-- Exercise objective --
Copy every line of the listing that holds the string "exhibits".

-- Records to process --

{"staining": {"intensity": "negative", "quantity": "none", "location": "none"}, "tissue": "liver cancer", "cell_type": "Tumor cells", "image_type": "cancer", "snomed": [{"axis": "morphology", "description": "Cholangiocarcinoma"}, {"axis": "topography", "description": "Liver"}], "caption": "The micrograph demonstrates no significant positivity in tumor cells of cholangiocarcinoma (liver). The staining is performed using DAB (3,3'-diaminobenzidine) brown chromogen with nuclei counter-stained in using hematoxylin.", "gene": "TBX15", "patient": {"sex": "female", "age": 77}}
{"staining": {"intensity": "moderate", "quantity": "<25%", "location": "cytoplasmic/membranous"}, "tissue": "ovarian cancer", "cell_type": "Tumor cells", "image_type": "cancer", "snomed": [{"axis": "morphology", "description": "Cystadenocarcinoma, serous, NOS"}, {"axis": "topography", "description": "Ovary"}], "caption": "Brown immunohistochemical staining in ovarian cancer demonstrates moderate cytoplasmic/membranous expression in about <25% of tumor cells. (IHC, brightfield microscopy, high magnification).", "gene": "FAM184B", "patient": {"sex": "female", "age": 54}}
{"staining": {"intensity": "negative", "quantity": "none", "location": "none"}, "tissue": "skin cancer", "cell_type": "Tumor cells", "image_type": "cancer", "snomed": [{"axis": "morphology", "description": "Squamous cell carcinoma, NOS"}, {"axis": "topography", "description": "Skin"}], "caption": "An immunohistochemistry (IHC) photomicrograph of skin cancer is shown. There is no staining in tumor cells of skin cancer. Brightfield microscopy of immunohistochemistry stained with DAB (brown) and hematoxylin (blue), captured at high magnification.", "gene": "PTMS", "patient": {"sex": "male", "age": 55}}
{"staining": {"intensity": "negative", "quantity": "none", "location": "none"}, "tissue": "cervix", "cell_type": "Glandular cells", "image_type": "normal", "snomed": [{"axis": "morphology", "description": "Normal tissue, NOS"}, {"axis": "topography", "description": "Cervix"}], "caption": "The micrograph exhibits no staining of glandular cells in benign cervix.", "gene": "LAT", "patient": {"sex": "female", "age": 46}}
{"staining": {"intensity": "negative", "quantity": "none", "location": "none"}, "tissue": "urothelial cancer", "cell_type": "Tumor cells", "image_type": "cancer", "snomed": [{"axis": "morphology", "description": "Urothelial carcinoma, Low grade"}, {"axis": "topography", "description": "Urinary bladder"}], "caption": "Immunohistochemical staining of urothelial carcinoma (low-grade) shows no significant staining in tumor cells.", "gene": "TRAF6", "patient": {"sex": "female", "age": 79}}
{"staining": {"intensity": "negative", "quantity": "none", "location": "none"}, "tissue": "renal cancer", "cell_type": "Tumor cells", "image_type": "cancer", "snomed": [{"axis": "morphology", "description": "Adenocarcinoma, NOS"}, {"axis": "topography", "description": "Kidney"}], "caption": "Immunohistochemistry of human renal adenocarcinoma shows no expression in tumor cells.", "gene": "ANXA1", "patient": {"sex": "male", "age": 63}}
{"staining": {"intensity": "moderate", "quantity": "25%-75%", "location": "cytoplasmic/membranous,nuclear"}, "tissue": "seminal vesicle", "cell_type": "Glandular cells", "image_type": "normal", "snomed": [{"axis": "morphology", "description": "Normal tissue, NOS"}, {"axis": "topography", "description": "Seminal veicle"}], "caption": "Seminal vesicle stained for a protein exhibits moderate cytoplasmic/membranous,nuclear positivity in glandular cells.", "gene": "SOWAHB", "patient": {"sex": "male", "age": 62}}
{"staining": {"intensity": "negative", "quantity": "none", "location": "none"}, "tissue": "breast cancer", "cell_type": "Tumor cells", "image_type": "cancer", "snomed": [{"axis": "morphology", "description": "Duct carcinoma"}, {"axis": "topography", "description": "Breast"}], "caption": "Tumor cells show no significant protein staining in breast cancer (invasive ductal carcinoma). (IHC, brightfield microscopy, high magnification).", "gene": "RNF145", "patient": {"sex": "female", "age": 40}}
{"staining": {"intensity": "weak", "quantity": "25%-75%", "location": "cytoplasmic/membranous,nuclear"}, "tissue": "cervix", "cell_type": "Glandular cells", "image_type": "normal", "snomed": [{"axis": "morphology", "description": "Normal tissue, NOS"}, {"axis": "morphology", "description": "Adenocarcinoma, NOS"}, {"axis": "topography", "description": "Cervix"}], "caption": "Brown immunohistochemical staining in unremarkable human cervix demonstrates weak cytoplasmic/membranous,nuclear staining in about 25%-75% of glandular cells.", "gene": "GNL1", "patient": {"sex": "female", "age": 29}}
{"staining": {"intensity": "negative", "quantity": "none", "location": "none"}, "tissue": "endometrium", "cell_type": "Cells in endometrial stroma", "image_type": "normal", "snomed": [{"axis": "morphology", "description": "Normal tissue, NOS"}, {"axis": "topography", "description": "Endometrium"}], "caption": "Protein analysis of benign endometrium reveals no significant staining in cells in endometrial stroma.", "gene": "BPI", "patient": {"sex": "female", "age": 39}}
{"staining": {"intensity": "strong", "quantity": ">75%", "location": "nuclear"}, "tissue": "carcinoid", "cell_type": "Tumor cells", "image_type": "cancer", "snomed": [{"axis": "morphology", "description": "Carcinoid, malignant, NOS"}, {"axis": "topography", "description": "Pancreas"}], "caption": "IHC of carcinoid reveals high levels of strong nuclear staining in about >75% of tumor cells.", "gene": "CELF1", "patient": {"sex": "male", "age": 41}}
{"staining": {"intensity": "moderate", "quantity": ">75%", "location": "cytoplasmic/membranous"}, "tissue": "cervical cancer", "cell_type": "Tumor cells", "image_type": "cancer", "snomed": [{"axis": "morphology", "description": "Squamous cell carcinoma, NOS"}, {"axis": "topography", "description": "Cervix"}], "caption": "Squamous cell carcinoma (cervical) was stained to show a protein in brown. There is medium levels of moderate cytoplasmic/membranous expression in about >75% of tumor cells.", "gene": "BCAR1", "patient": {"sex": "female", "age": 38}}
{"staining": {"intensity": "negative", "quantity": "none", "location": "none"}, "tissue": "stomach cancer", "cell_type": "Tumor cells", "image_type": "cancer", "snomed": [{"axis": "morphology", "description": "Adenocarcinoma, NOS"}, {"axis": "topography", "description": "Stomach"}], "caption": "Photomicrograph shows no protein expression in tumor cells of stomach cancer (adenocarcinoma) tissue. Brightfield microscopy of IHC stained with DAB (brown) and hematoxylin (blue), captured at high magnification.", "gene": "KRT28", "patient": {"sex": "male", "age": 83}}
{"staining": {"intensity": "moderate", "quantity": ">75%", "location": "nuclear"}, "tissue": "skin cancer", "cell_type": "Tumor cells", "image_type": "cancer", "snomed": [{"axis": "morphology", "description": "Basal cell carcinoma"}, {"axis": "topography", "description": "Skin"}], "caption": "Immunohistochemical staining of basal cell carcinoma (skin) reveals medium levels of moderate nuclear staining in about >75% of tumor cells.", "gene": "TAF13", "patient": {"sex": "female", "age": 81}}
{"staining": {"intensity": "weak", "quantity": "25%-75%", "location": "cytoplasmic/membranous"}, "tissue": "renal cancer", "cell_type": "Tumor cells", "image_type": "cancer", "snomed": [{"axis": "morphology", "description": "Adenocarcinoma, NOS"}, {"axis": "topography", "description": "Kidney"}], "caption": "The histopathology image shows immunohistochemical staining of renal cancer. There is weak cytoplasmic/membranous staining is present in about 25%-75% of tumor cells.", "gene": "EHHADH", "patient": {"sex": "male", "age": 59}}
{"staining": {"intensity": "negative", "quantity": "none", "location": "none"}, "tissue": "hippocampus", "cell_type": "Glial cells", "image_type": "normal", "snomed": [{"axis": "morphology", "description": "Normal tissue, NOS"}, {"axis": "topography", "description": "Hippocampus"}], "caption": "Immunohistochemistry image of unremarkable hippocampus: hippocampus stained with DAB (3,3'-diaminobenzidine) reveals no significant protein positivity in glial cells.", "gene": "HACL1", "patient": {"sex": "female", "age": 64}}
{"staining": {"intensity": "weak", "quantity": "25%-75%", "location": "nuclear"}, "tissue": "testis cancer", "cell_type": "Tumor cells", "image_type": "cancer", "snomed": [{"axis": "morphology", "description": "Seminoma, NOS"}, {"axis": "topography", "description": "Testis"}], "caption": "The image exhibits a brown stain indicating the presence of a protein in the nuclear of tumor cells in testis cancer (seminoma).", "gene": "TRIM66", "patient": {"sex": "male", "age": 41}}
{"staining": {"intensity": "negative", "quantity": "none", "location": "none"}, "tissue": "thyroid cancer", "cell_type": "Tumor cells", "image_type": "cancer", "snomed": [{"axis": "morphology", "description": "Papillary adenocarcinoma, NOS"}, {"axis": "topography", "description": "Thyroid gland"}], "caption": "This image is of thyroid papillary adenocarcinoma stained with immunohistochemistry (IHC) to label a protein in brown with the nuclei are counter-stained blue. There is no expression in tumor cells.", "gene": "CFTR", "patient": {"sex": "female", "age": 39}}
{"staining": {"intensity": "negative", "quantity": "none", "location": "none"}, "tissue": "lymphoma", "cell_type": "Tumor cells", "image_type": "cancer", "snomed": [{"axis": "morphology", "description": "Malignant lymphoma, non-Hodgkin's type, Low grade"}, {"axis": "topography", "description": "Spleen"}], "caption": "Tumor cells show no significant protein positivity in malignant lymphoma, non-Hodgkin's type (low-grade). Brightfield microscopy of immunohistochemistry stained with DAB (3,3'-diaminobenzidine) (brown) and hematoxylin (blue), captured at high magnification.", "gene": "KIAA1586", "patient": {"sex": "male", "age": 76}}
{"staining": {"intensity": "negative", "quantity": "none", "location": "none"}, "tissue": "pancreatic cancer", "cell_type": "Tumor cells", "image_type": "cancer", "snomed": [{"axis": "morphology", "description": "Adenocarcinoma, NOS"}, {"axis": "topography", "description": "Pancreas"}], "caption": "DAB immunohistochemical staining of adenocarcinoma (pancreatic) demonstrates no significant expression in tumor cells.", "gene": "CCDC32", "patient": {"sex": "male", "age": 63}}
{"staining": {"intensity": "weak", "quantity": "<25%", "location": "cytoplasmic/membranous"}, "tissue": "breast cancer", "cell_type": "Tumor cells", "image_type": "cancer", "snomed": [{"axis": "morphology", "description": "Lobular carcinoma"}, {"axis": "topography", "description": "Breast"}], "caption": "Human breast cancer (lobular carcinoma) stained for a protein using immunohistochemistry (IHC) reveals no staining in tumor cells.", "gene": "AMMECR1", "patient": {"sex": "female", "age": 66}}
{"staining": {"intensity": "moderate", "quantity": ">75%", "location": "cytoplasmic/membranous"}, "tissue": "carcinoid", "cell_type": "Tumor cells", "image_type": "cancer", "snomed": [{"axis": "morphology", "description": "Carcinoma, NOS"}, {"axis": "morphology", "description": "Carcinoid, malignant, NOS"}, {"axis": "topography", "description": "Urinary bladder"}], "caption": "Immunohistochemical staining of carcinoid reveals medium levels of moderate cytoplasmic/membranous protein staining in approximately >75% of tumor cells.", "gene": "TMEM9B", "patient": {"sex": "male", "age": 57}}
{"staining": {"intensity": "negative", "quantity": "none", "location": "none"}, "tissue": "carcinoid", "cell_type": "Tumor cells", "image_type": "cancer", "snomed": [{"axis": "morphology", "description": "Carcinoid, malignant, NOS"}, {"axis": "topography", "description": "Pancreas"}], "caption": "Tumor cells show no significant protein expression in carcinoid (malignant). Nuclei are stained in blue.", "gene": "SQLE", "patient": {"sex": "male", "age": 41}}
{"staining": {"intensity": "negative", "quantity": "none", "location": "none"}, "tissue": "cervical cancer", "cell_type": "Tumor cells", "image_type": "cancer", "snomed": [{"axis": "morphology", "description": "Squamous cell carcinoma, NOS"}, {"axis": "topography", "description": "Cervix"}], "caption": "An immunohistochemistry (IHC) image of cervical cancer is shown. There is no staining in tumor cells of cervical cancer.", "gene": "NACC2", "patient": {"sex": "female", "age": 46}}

-- Your response --
{"staining": {"intensity": "negative", "quantity": "none", "location": "none"}, "tissue": "cervix", "cell_type": "Glandular cells", "image_type": "normal", "snomed": [{"axis": "morphology", "description": "Normal tissue, NOS"}, {"axis": "topography", "description": "Cervix"}], "caption": "The micrograph exhibits no staining of glandular cells in benign cervix.", "gene": "LAT", "patient": {"sex": "female", "age": 46}}
{"staining": {"intensity": "moderate", "quantity": "25%-75%", "location": "cytoplasmic/membranous,nuclear"}, "tissue": "seminal vesicle", "cell_type": "Glandular cells", "image_type": "normal", "snomed": [{"axis": "morphology", "description": "Normal tissue, NOS"}, {"axis": "topography", "description": "Seminal veicle"}], "caption": "Seminal vesicle stained for a protein exhibits moderate cytoplasmic/membranous,nuclear positivity in glandular cells.", "gene": "SOWAHB", "patient": {"sex": "male", "age": 62}}
{"staining": {"intensity": "weak", "quantity": "25%-75%", "location": "nuclear"}, "tissue": "testis cancer", "cell_type": "Tumor cells", "image_type": "cancer", "snomed": [{"axis": "morphology", "description": "Seminoma, NOS"}, {"axis": "topography", "description": "Testis"}], "caption": "The image exhibits a brown stain indicating the presence of a protein in the nuclear of tumor cells in testis cancer (seminoma).", "gene": "TRIM66", "patient": {"sex": "male", "age": 41}}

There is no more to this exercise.